I didn’t relate to any of the characters, so I didn’t really care about any of them. They were all caricatures or stereotypes. There was so much talk/info in the beginning of the book about the Mount St. Helen eruption that I forgot about the current setting, the modernity of Greenloop, that I thought the book was taking place around the time of that eruption. I didn’t remember the current-day setting until we got back to Greenloop. I was 42% in, and there was still no horror. Not even much suspense. Just the vague sense of foreboding that’s telegraphed from the parts that aren’t Kate’s journals… and the book jacket. Mostly just “this thing happened. Then this thing happened.” At about 60% in we finally get some action/thriller-type stuff.

I’m not a fan of graphic descriptions of gore. There was a lot in the final battle. Yeah, it’s sold as a horror novel so I expected it at some point, still don’t like it.

A couple of other items:

For someone writing a journal or letters to her brother or whatever, that wasn’t fond of the idea in the first place, Kate sure is good at writing and noting every little detail.

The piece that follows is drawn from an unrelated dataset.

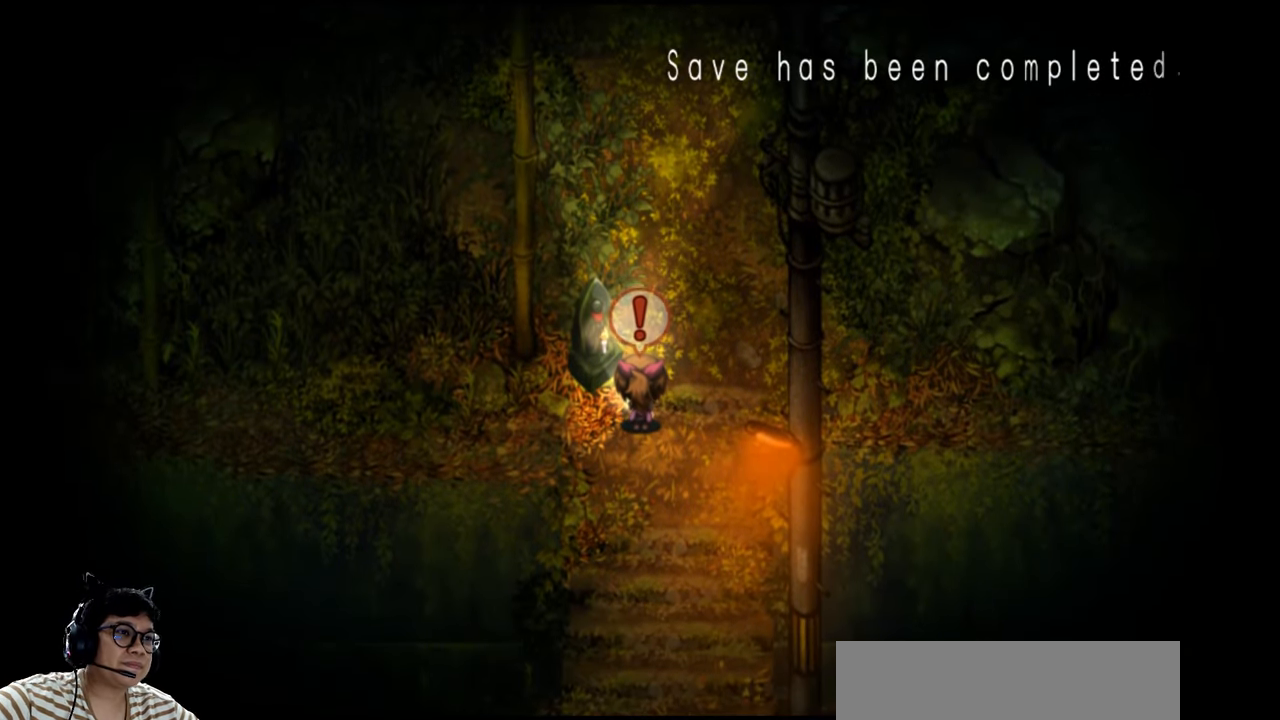
{"keys": [], "events": [[67, "up", "down"], [167, "up", "up"], [200, "right", "up"], [400, "z", "down"], [500, "z", "up"]]}
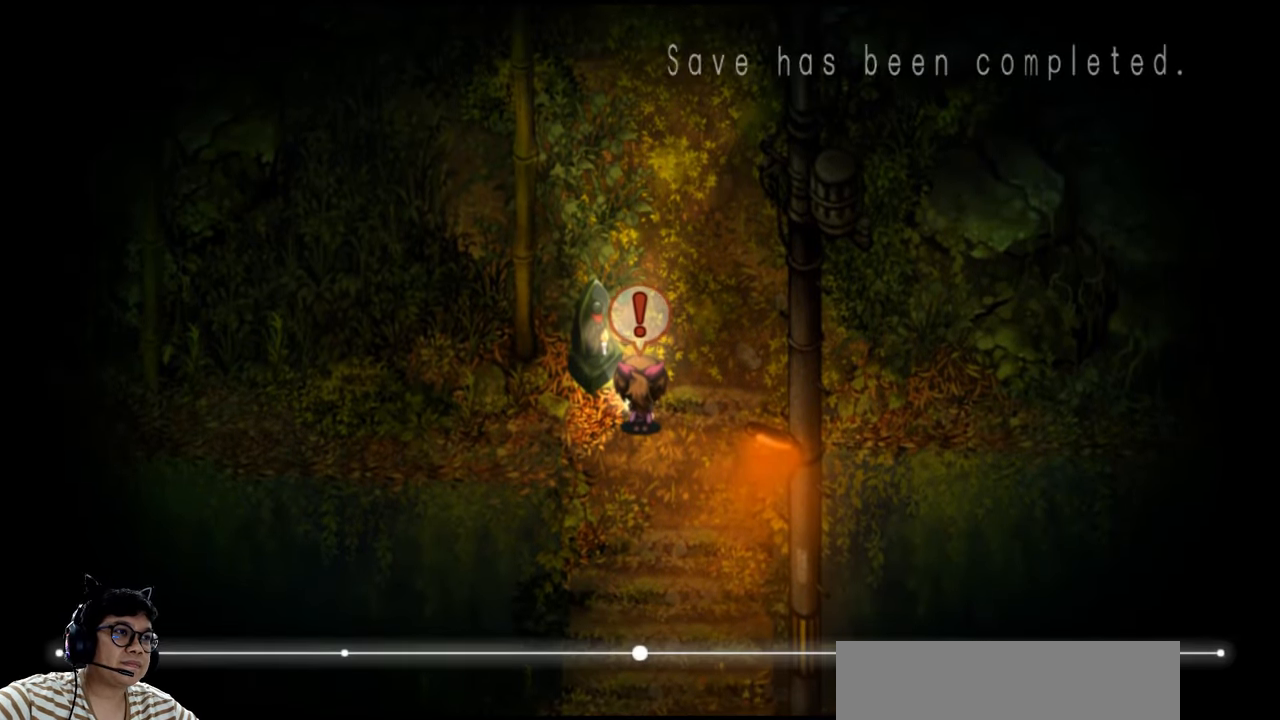
{"keys": ["right", "up"], "events": [[100, "right", "down"], [300, "up", "down"]]}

The end. While I kinda liked the author/brother/whoever is writing trying to come up with logical things that could have happened to Kate and Pal based on evidence, I didn’t like not knowing. It felt kind of like the ending the Clue movie: “but here’s what REALLY happened!” Give us a scene with a helicopter landing and seeing them cowering in a doorway, give us a scene of them walking out of the mountain into a SAR bivouac, give a reunion scene with Kate and her brother. Actually end Kate’s story.

Note, I was given a copy of this book by the publisher to participate in the Emerald City Comic Con Horror Book Club, which was canceled along with the Con due to the COVID-19 virus plaguing the Seattle area (and many other places).